Linemen Wyatt Scott (79 tackles) and Thomas Perez (68 tackles, 11 tackles for loss) lead the way for a Raiders defense holding the opposition to 17.4 points per game.
“They try to bring the fight to the party quick,” Mike Setzer said. “They like to crowd the box, they like to be in your face, they like to play aggressive football, they like to blitz a lot. That just shows that they’re confident in what they do, and so I think it should make for an interesting football game, because we’re confident in what we do.”
The Raiders defense will face a St. Pauls offense averaging 37.7 points per game, led by quarterback Theophilus Setzer (1,097 passing yards, 13 passing touchdowns; 731 rushing yards, five rushing touchdowns), running back Yoshua McBryde (1,357 rushing yards, 12 rushing touchdowns) and receiver Jakhi Purcell (450 receiving yards, seven receiving touchdowns).
St. Pauls is seeking its first conference championship in football since the fall 2021 season, which was its second straight.
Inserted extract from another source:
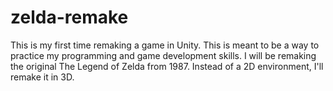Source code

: # zelda-remake

This is my first time remaking a game in Unity. This is meant to be a way to practice my programming and game development skills. I will be remaking the original The Legend of Zelda from 1987. Instead of a 2D environment, I'll remake it in 3D.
St. Pauls has scored 51 or more points in all three games against the Raiders since the schools became conference opponents in 2021, including a 62-22 Bulldogs win last year. St. Pauls leads the all-time series 6-1.
Red Springs at West Bladen
Elsewhere in the Southeastern, the other two in-conference matchups pit teams that are out of playoff contention and will be playing their season finales on Friday. In one of these games, West Bladen hosts Red Springs at 7 p.m. Friday.
West Bladen (2-7, 1-3 Southeastern) ended a three-game skid with a 40-20 win at Fairmont last week.
Hezekiah Blanks-Adams has rushed for 410 yards and six touchdowns and Ahmarie White has 349 rushing yards and three scores for the Knights. Linebacker Justin Spaulding (60 tackles) and defensive lineman Wendell Way (47 tackles) lead the Knights defensively.
Red Springs (2-7, 2-2 Southeastern) enters the finale third in the Southeastern Athletic Conference standings and can solidify that finish with a win. The Red Devils lost 46-8 to Midway last week, but won two of their previous three games by beating Fairmont and Clinton after an 0-5 start.
Red Springs won last year’s meeting 32-18 in a matchup essentially amounting to a playoffs play-in game. West Bladen had won the previous two years, Red Springs had won the five before that spanning from 2011-19, and the all-time series is tied 8-8.
Fairmont at Clinton
Fairmont seeks to avoid a winless season as the Golden Tornadoes travel to Clinton for a 7 p.m. kickoff Friday.
The Golden Tornadoes (0-9, 0-4 Southeastern) have previously had just one winless season in program history in 2003. Fairmont lost 40-20 to West Bladen last week, with the Knights pulling away in the second half after a back-and-forth first half.
Clinton (1-8, 1-3 Southeastern) hasn’t fared too much better this season, falling on harder times after reaching the 2A state championship game last season. The Dark Horses beat West Bladen 40-12 on Oct. 11 for their only win, losing the last two weeks to Red Springs, 36-34, and St. Pauls, 49-6.
Clinton has won all eight all-time meetings against the Golden Tornadoes, including a 60-8 win last season.